ILVA commissioner summoned by environment minister to clarify

Bondi's comments on Taranto cancer rates sparks furor

Rome, July 15 - Remarks made by the government-appointed commissioner of the embattled Italian steel company ILVA, Enrico Bondi, sparked furor on Monday and prompted Italian Environment Minister Andrea Orlando to summon him for clarification. The turnaround guru picked to guide the steel company, which is accused of causing an environmental disaster in Taranto, said the southern Italian port city's cancer problems are mainly due to the city's high rates of smoking and alcohol consumption. Orlando summoned Bondi to appear Monday for ''clarification'' and is also choosing three new experts to oversee clean-up and rehabilitation of the Taranto steel plant, to be appointed by ministerial decree. ILVA has faced enormous problems in the past year, most recently with a decision by the Italian government to appoint a commissioner to take over management of the company's ill-fated Taranto steel plant in southern Italy.

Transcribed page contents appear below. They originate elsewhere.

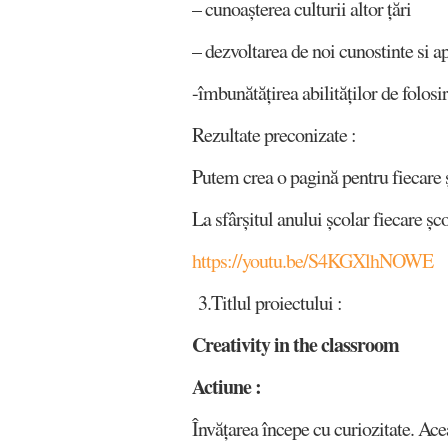
– cunoașterea culturii altor țări
– dezvoltarea de noi cunostinte si ap
-îmbunătățirea abilităților de folos
Rezultate preconizate :
Putem crea o pagină pentru fiecare șc
La sfârșitul anului școlar fiecare șc
https://youtu.be/S4KGXlhNOWE
3.Titlul proiectului :
Creativity in the classroom
Actiune :
Învățarea începe cu curiozitate. Acea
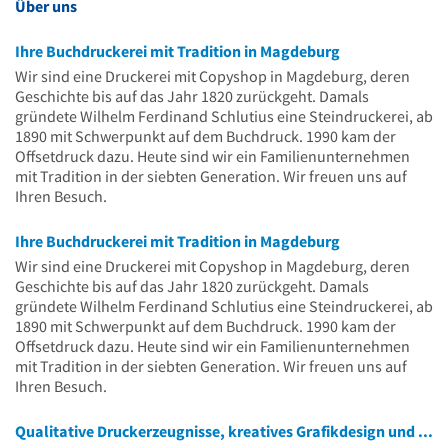
Über uns
Ihre Buchdruckerei mit Tradition in Magdeburg
Wir sind eine Druckerei mit Copyshop in Magdeburg, deren
Geschichte bis auf das Jahr 1820 zurückgeht. Damals
gründete Wilhelm Ferdinand Schlutius eine Steindruckerei, ab
1890 mit Schwerpunkt auf dem Buchdruck. 1990 kam der
Offsetdruck dazu. Heute sind wir ein Familienunternehmen
mit Tradition in der siebten Generation. Wir freuen uns auf
Ihren Besuch.
Ihre Buchdruckerei mit Tradition in Magdeburg
Wir sind eine Druckerei mit Copyshop in Magdeburg, deren
Geschichte bis auf das Jahr 1820 zurückgeht. Damals
gründete Wilhelm Ferdinand Schlutius eine Steindruckerei, ab
1890 mit Schwerpunkt auf dem Buchdruck. 1990 kam der
Offsetdruck dazu. Heute sind wir ein Familienunternehmen
mit Tradition in der siebten Generation. Wir freuen uns auf
Ihren Besuch.
Qualitative Druckerzeugnisse, kreatives Grafikdesign und weitere Dienste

Enrico Bondi's job as commissioner is to remediate and revamp the plant - the largest in Europe - located in southern Italy. ILVA has been at the centre of a political and legal battle since last July when local magistrates ordered the partial closure of the Taranto plant due to serious health concerns. The Riva group, which owns the ILVA steel plant, is the biggest iron and steel producer in Italy, the fourth-biggest in Europe and the 23rd-biggest in the world. Earlier this month, prosecutors asked the courts to indict Emilio Riva, ILVA's former head, on charges of massive tax fraud. Milan prosecutor Francesco Greco accused Riva, and two other former executives of the steelmaker, of evading 52 million euros in taxes dating back to 2007. A London-based executive with Deutsche Bank was also named by the prosecution for assisting in the alleged fraud. Emilio and Adriano Riva, owners of the Riva group, have been under investigation for fraud against the State and fake money transfers. Some 1.2 billion euros transferred out of Italy by the Rivas were previously confiscated. In January, ILVA executive and family member Fabio Riva was arrested in London after two months on the run. Taranto prosecutors had issued a European arrest warrant for Fabio Riva, the deputy chairman of parent-company Riva, last December saying that he was sought as part of a criminal probe into the environmental scandal at the facility.